However, the difference between Warrior Beads and the other bead programs is that you don't age-out of Warrior Beads. The premise behind them is that anyone, at any age, fighting any illness should be able to receive them. And I couldn't agree more. Just because I'm 24 doesn't mean my fight is any more or less relevant or worthy than someone who is 10 or someone who is 75. And just because I have Lyme and other similar things going on doesn't mean my struggles are more or less than those of someone fighting something else.

A battle is a battle. A warrior is a warrior.

So, without further ado (because, let's be real, you clicked on this post because you saw it had a picture.), here are my beads! When I received them we realized we had totally miscalculated a few things, so I'm going to have to request quite a few more of a couple colors. But for now this is what I have! 

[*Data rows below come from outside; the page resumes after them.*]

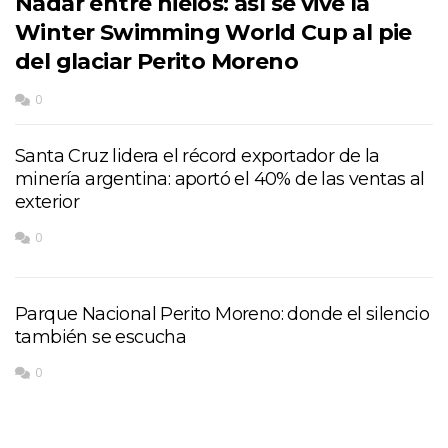
Nadar entre hielos: así se vive la
Winter Swimming World Cup al pie
del glaciar Perito Moreno
0
Santa Cruz lidera el récord exportador de la
minería argentina: aportó el 40% de las ventas al
exterior
0
Parque Nacional Perito Moreno: donde el silencio
también se escucha
0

When I first started stringing them, I got the weirdest feeling in my stomach. It was so strange to see the things I have gone through over the past few years documented all in one place in front of me. My mom and I sat there and thought through the order of everything so I could string them as close to chronological order as possible, and I kept saying "can you believe I've done all this?!" 

It's bittersweet. 

Part of me looks at them and wants to cry. I'm 24 years old, I shouldn't have been through this much stuff. But then part of me looks at them and wants to throw myself a party. I'm 24 years old, I shouldn't have been through this much stuff...but I made it!

I can't wait to look back at my beads when I'm older and be proud of the journey I went on. But for now, while I'm still very much on it, I will continue to tell my story through my beads and hope that each one I string is my last. And, more so, I will be thankful for each one, because it is one more thing I'm stronger than--one more thing that I've survived.